I extended the above code to include CommunityGraphPlot with FindGraphCommunities to dynamically see the effects of changes in $alfa$ on the community structure. Here is the code (together with the output generated) to achieve this task. Below, everything is fine.
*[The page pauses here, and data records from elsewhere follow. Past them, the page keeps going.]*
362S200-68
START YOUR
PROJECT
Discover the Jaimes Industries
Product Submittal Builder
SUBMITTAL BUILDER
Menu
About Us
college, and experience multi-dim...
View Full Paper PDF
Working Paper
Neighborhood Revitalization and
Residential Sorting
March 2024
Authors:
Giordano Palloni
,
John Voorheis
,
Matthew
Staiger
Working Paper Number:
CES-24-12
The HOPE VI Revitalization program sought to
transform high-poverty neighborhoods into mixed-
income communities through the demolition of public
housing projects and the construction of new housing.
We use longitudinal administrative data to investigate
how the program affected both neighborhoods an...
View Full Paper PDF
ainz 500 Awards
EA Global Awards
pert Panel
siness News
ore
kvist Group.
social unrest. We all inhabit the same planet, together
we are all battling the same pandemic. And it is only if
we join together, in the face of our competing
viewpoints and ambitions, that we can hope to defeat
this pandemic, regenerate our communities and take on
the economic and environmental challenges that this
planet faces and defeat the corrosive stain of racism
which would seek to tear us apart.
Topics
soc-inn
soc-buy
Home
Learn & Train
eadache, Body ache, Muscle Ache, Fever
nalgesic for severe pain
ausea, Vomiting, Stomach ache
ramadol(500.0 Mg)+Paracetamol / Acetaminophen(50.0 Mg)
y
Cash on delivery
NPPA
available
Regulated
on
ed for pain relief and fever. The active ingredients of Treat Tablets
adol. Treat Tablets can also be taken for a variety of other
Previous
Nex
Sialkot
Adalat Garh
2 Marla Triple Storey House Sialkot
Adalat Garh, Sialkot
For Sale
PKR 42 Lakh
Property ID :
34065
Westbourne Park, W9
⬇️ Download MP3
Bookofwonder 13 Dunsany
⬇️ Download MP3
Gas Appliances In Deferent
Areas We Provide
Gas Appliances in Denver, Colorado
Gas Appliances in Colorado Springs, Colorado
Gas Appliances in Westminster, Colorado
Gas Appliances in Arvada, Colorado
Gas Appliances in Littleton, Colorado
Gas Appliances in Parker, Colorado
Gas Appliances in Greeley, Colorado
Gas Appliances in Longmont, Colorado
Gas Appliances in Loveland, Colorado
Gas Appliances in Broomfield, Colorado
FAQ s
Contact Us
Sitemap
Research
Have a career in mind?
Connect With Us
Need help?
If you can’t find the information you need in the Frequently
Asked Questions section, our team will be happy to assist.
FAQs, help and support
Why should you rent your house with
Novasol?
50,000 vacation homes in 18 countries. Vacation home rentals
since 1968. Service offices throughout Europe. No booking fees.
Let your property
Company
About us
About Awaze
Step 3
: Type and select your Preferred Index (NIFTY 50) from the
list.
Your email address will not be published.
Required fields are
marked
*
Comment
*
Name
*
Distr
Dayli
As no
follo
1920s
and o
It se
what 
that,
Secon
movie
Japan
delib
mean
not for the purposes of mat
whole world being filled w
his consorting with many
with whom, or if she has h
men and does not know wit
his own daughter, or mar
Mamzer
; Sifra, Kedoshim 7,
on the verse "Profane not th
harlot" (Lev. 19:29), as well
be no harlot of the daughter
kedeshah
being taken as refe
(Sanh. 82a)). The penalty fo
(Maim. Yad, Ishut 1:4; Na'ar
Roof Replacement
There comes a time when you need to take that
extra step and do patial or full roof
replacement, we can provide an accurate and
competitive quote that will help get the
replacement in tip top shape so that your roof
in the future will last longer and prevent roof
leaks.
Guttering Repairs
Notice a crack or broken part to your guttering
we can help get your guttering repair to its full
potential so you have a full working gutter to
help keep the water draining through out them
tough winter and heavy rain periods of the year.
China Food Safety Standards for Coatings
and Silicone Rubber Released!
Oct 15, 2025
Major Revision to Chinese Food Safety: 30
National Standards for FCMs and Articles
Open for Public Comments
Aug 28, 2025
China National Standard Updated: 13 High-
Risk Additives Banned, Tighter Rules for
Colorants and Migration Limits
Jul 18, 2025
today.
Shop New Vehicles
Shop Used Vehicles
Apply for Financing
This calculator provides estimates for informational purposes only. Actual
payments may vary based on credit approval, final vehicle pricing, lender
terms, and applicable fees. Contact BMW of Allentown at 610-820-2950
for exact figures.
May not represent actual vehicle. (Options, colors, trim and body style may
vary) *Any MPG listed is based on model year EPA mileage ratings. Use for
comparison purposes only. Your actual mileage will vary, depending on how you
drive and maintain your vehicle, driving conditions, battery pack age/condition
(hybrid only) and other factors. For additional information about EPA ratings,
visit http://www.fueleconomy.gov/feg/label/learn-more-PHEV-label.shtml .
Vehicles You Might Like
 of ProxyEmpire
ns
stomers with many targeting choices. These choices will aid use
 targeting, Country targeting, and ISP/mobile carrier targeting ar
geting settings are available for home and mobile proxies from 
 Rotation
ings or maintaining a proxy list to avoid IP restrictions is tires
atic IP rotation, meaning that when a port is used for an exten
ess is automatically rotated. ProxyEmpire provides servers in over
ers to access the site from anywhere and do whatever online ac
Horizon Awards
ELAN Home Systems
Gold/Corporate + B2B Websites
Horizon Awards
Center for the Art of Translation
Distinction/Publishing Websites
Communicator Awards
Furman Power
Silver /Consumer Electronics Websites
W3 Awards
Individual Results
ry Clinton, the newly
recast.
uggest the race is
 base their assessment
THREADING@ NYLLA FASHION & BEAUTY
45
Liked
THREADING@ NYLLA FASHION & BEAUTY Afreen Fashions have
Clear[alfa, tao, newalfa, newtao, G, Gcom, mat, matG, aa, wG, wGcom];
Manipulate[
 SeedRandom[s];
 G = RandomGraph[{Round[n], Round[n*(n - 1)*d]}, 
   DirectedEdges -> True];
 Gcom = CommunityGraphPlot[G, FindGraphCommunities[G], 
   CommunityRegionStyle -> LightGray, Method -> "Modularity"]; 
 mat = Table[RandomReal[], {i, 1, n}, {j, 1, n}];
 matG = AdjacencyMatrix[G]*mat;
 aa = SparseArray[matG];
 wG = Graph[aa["NonzeroPositions"], EdgeWeight -> aa["NonzeroValues"],
    DirectedEdges -> True];
 wGcom = CommunityGraphPlot[wG, FindGraphCommunities[wG], 
   CommunityRegionStyle -> LightGray, Method -> "Modularity"];

 alfa = RandomReal[1, n];
 tao = RandomReal[1, n];
 newalfa = alfa*(1 + chnAlfa);
 newtao = tao*(1 + chnTao);
(* insert 1 *)

 Manipulate[
(* insert 2 *)
  plot = Plot[
    {Sin[a1 x], Sin[a2 x]}, {x, 0, 10}, AxesLabel -> {x, Sin[a x]}, 
    PlotLegends -> Placed[{"sin(a1 x)", "sin(a2 x)"}, Below]
    ];
  Grid[{   
    {Text["Benchmark vs Simulated Model"], Text["digraph (n,d): G"], 
     Text["communities in\nAdjacency G"], 
     Text["communities in\nWeighted G"]}, {plot, G, Gcom, wGcom}   
        }],
  Row[{Control[{a1, alfa*tao, Animator, AnimationRunning -> False}]}],
  Row[{Control[{a2, newalfa*newtao, Animator, 
      AnimationRunning -> False}]}],
(* insert 3 *)
  ],
 {{s, 1, "s"}, 1, 100, 1},
 {{n, 20, "n"}, 1, 50, 1},
 {{d, 0.05, "d"}, 0, 1, 0.02},
 {{chnAlfa, 0, "\[CapitalDelta]alfa"}, -0.2, 0.2, 0.02},
 {{chnTao, 0, "\[CapitalDelta]tao"}, -0.2, 0.2, 0.02}
 ]

When I edit the above code by inserting the following three inserts, the code does not work, although I apply the same logic as in $plot$. (* Insert 1 *) is:

AT = alfa*tao;
newAT = newalfa*newtao;
newAdT = Array[(Sqrt[newalfa]/newtao) &, {n,
   n}];  (* a list of n matrices, each with (n,n) dimension *) 

(* Insert 2 *) is:

bb = SparseArray[a3*matG]; 
wGbb =
Graph[bb["NonzeroPositions"], EdgeWeight -> bb["NonzeroValues"], 
  DirectedEdges -> True];
wGbbCom = 
  CommunityGraphPlot[wGbb, FindGraphCommunities[wGbb], 
   CommunityRegionStyle -> LightGray, Method -> "Modularity"];

(* Insert 3 *) is:

Row[{Control[{a3, newAdT, Animator, AnimationRunning -> False}]}] 

Can someone tell me where I make the mistake in adding these 3 inserts?